Agastya Biopharma, which was set up two years ago, has formally requested the state industries department to hand over the defunct KSDP, Kerala State Salicylates and Chemicals at Thiruvananthapuram, Travancore Plywood Industries at Punalur, Kerala State Detergents and Chemicals at Malappuram, Chipcos sugar distillery at Palakkad and Kerala State Soaps and Oils at Kozhikode.
 
"Our project is envisaged as a public-private joint venture and the assets of these companies will be in the form of the state government's equity in the project. The state has to decide its equity in the venture. We are ready to pay the balance, depending on the state's equity and valuation of the assets of these companies," said D Aravindakshan.
 
KSDP was the only manufacturing unit in the world to produce vitamin A from lemon grass oil and was in the business of manufacturing drugs for government hospital supplies before it shut down due to the lack of business orders and funds.
 
Sources in the Kerala industries department said discussions were initiated by Industries Minister Ilamaram Karim in December last year. A final decision will take some time as the government is exploring several options.
 
Meanwhile, Agastya Biopharma, which is planning to manufacture about 250 drugs, including 40 biotech drugs, is in the process of setting up two greenfield units at Palakkad and at Mavelikkara in Alapuzha at an investment of about Rs 600 crore. Aravindakshan said the 300 shareholders of Agastya Biopharma had invested about Rs 27.25 crore, mainly from their voluntary retirement benefits. The Kerala State Industrial Development Corporation (KSIDC) has a commitment of 20 per cent equity for Rs 20 crore and the Plantation Corporation of Kerala and the State Farming Corporation have committed Rs 10 crore each for cultivating medicinal plants on 34,000 acres of land, with a buy-back arrangement.
 
Agastya has tied up with SBI Capital for funds worth Rs 200 crore for its first manufacturing plant.

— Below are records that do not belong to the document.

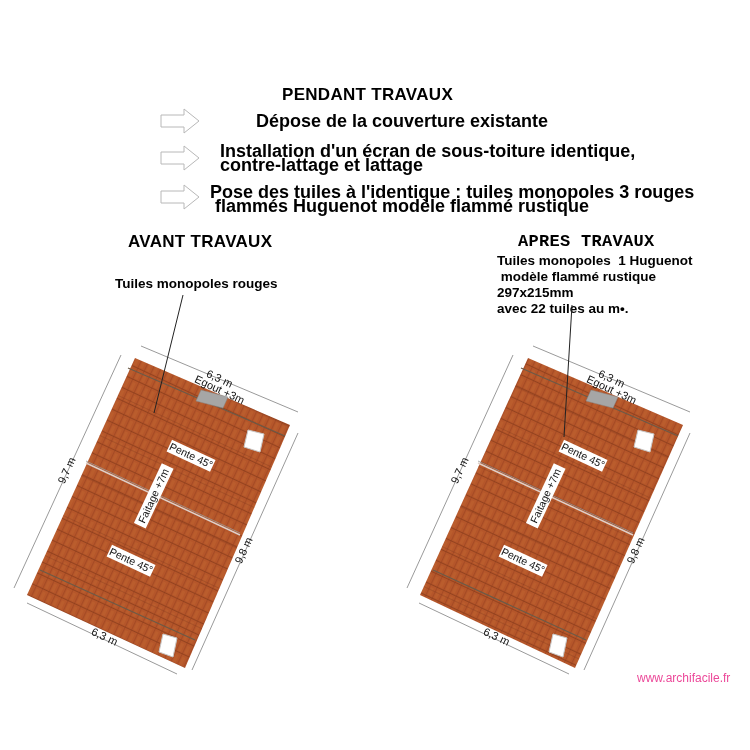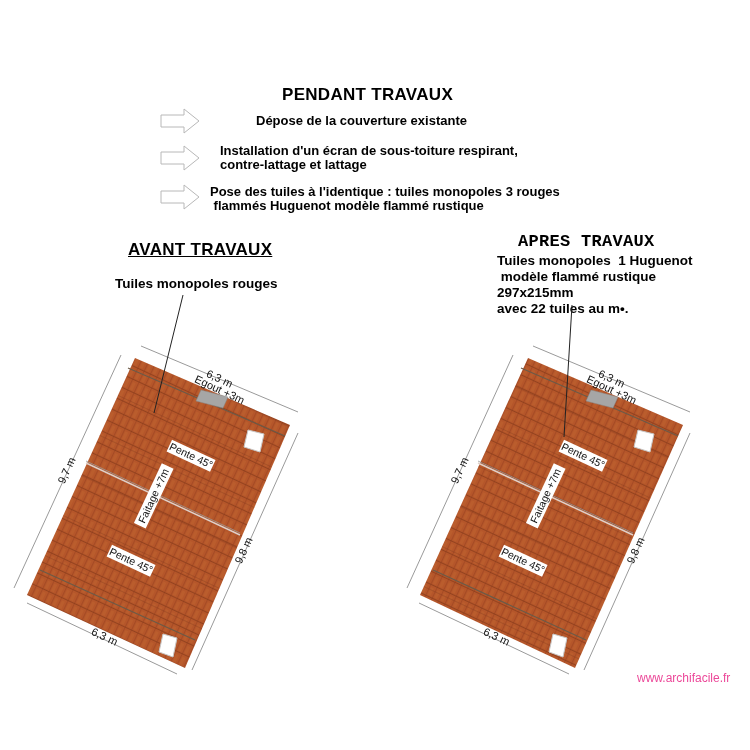--- a/index.html
+++ b/index.html
@@ -1,47 +1,47 @@
 <!DOCTYPE html>
 <html><head>
 <meta charset="utf-8">
 <style>
   html,body{margin:0;padding:0;background:#ffffff;}
   body{width:750px;height:750px;position:relative;overflow:hidden;font-family:"Liberation Sans",sans-serif;color:#000;}
   .abs{position:absolute;}
   .title{font-weight:bold;font-size:17px;letter-spacing:0.3px;white-space:nowrap;}
-  .step{font-weight:bold;font-size:13px;line-height:14px;white-space:pre;}
+  .step{font-weight:bold;font-size:18px;line-height:14px;white-space:pre;}
   .note{font-weight:bold;font-size:13.5px;line-height:16px;white-space:pre;}
   .arrow{position:absolute;width:40px;height:26px;}
   .watermark{font-size:12px;color:#ec4899;white-space:nowrap;}
   svg text{font-family:"Liberation Sans",sans-serif;}
 </style>
 </head>
 <body>
 
 <div class="abs title" style="left:282px;top:85px;">PENDANT TRAVAUX</div>
 
 <svg class="arrow" style="left:160px;top:108px;" viewBox="0 0 40 26">
   <polygon points="1,7 24,7 24,1 39,13 24,25 24,19 1,19" fill="#fff" stroke="#b8b8b8" stroke-width="1"></polygon>
 </svg>
 <div class="abs step" style="left:256px;top:114px;">Dépose de la couverture existante</div>
 
 <svg class="arrow" style="left:160px;top:145px;" viewBox="0 0 40 26">
   <polygon points="1,7 24,7 24,1 39,13 24,25 24,19 1,19" fill="#fff" stroke="#b8b8b8" stroke-width="1"></polygon>
 </svg>
-<div class="abs step" style="left:220px;top:144px;">Installation d'un écran de sous-toiture respirant,
+<div class="abs step" style="left:220px;top:144px;">Installation d'un écran de sous-toiture identique,
 contre-lattage et lattage</div>
 
 <svg class="arrow" style="left:160px;top:184px;" viewBox="0 0 40 26">
   <polygon points="1,7 24,7 24,1 39,13 24,25 24,19 1,19" fill="#fff" stroke="#b8b8b8" stroke-width="1"></polygon>
 </svg>
 <div class="abs step" style="left:210px;top:185px;">Pose des tuiles à l'identique : tuiles monopoles 3 rouges
  flammés Huguenot modèle flammé rustique</div>
 
-<div class="abs title" style="left:128px;top:240px;text-decoration:underline;">AVANT TRAVAUX</div>
+<div class="abs title" style="left:128px;top:232px;">AVANT TRAVAUX</div>
 <div class="abs title" style="left:518px;top:232px;font-family:Liberation Mono, monospace;">APRES TRAVAUX</div>
 
 <div class="abs note" style="left:115px;top:276px;text-align:center;">Tuiles monopoles rouges</div>
 <div class="abs note" style="left:497px;top:253px;">Tuiles monopoles  1 Huguenot
  modèle flammé rustique
 297x215mm
 avec 22 tuiles au m•.</div>
 
 <svg class="abs" style="left:0;top:0;" width="750" height="750">
   <defs>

Talks are in advanced stages with the Industrial Development of Bank of India (IDBI) and ICICI Venture to mobilise about Rs 100 crore as term loans and strategic investments. Agastya Biopharma would be going in for an initial public offer by the end of this year or early next year, mainly to fund its second plant and for acquiring the sick government facilities, Aravindakshan said.